■ Exercise prompt
Copy every line of the entries that includes the word "corners".

== Study material ==

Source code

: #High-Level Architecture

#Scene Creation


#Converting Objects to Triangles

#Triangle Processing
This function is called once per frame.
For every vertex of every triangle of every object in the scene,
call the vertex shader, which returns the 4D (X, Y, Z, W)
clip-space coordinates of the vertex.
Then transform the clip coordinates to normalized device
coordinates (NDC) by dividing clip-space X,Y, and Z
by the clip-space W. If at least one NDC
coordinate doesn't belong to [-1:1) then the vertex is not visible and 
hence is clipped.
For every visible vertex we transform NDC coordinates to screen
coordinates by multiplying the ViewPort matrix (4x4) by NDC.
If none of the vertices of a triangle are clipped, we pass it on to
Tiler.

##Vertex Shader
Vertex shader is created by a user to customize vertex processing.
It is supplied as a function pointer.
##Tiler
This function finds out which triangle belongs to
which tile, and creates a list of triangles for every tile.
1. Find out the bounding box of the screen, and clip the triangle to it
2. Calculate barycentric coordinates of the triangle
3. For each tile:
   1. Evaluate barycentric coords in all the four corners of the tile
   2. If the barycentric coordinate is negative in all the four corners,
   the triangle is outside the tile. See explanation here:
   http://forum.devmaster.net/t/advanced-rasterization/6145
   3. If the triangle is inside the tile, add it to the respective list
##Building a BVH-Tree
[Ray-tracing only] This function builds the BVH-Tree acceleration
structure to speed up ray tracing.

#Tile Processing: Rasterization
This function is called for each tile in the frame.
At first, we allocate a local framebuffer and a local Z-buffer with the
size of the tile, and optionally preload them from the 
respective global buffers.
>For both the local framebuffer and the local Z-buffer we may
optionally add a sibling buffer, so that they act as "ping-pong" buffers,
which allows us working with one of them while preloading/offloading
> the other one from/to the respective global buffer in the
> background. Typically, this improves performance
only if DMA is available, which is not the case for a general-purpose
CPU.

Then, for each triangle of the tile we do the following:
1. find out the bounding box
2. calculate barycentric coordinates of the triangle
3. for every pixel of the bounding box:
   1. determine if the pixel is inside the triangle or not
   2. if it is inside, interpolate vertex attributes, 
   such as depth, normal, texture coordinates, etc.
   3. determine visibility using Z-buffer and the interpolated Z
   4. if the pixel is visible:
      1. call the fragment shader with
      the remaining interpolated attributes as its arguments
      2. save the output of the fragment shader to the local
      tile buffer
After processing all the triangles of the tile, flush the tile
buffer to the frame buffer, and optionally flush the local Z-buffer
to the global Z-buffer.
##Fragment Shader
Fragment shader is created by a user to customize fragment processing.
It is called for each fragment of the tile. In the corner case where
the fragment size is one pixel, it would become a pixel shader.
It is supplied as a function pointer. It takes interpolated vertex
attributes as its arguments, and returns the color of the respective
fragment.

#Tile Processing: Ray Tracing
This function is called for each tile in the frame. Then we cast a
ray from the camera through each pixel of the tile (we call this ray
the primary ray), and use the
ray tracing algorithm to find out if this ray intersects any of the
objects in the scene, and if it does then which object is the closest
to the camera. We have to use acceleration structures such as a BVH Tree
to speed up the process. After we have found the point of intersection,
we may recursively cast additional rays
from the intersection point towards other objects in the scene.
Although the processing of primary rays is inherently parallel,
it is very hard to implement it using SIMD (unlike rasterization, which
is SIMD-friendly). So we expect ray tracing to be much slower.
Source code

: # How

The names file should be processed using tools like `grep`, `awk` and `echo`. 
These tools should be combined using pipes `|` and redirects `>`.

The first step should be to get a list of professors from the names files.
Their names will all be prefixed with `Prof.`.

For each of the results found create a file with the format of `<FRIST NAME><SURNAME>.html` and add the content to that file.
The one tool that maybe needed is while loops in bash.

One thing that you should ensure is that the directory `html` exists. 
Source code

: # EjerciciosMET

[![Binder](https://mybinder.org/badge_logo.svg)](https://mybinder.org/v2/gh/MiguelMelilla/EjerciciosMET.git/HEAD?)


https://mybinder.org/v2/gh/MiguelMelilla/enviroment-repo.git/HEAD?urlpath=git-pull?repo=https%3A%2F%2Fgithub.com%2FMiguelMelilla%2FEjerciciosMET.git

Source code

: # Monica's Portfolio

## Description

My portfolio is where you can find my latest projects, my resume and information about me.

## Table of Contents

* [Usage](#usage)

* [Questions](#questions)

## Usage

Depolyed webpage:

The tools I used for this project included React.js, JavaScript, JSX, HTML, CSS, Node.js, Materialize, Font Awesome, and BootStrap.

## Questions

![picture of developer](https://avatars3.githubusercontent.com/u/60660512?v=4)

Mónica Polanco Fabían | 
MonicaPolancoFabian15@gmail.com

===

■ Output for this exercise
   1. Evaluate barycentric coords in all the four corners of the tile
   2. If the barycentric coordinate is negative in all the four corners,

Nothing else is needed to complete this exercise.